Мои усилия по ведению войны руководствовались на боевых операциях, однако, воздействия политики на их течение были частью повседневности. Зачастую казалось, что эта политика мешала моджахедам вместо того, чтобы помогать им. Пакистанский министр иностранных дел, Шахибзада Якуб, участвовал в Женевских мирных переговорах между Пакистаном и Советским Союзом при посредничестве ООН. Он информировал вождей моджахедов о ходе переговоров, я однако был разочарован тем, что он повторял то, что и так было известно общественности и стояло в прессе. Он никогда не оказывал им доверие или когда-либо посвящал их в свои планы.
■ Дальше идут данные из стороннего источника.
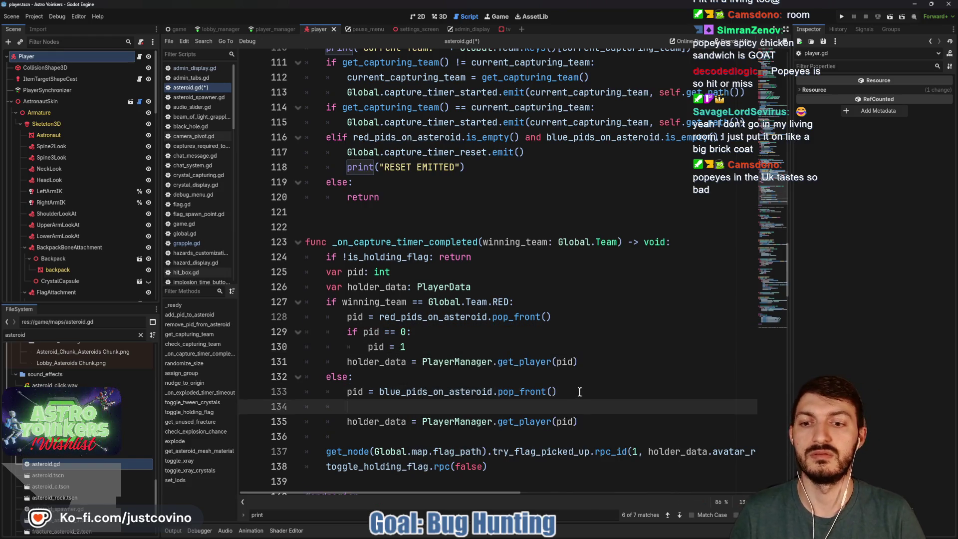
pyautogui.write('if pid -')
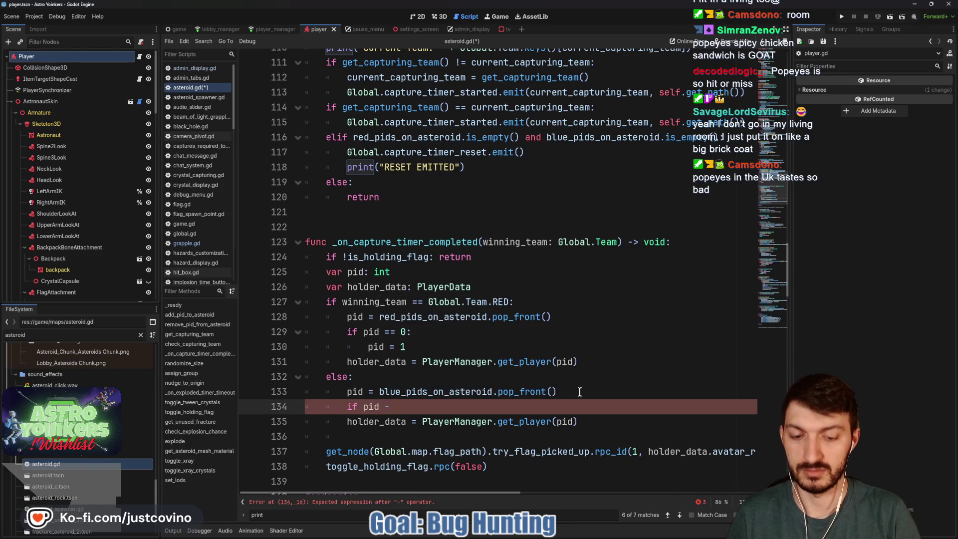
pyautogui.write('= 0:')
pyautogui.press('Return')
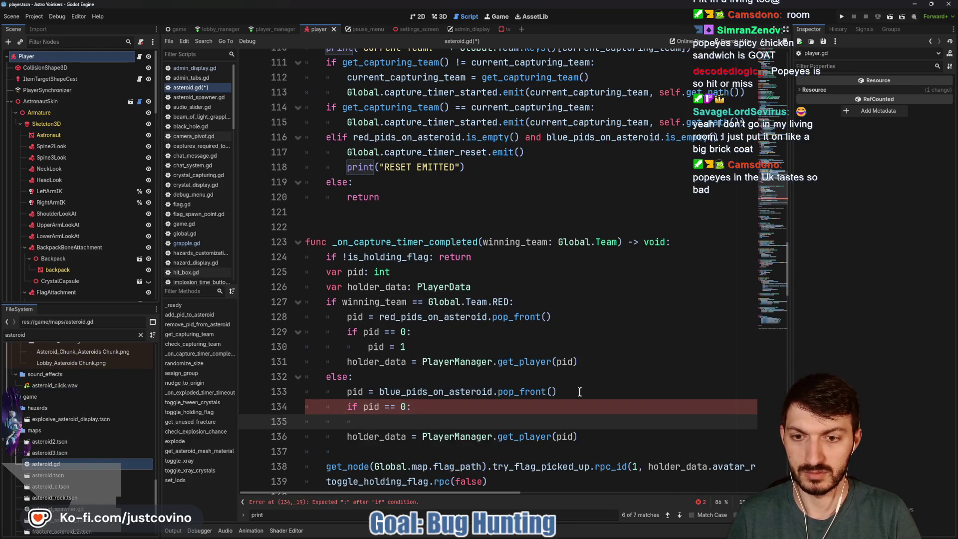
pyautogui.write('pid = 1')
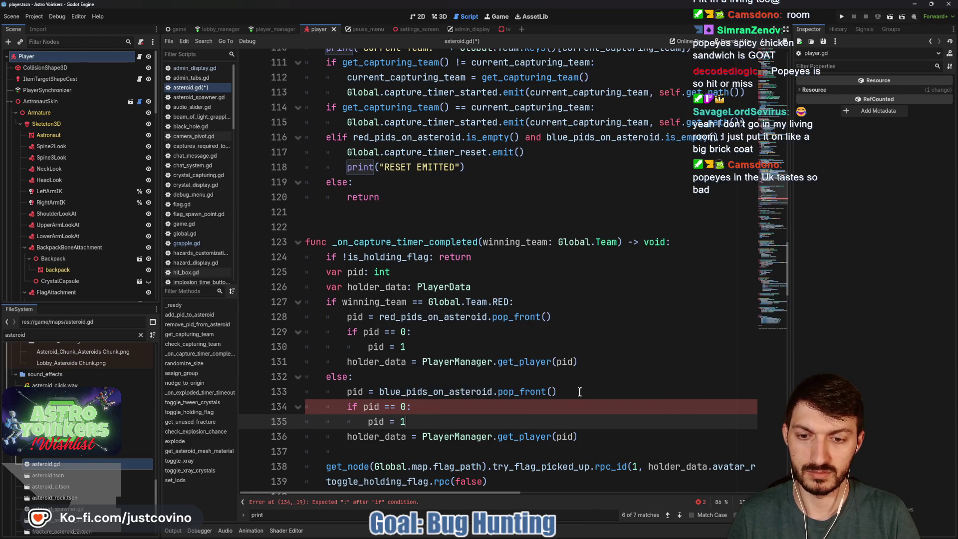
pyautogui.press('ctrl+s')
Он не хотел обращать внимание даже на их точку зрения. Наше Министерство иностранных дел было решительно настроено заключить сделку, и предводители моджахедов ни при каких обстоятельствах не могли участвовать в переговорах. В конце 1986 года взаимное доверие и уважение между ними и нашим МИДом было на нуле. Как-то министр иностранных дел задал Хекматияру вопрос о его представлениях, как должен осуществляться вывод советских войск, тот ответил: "Для вывода Советам надо дать столько же времени, как и для входа в Афганистан, не более трех дней".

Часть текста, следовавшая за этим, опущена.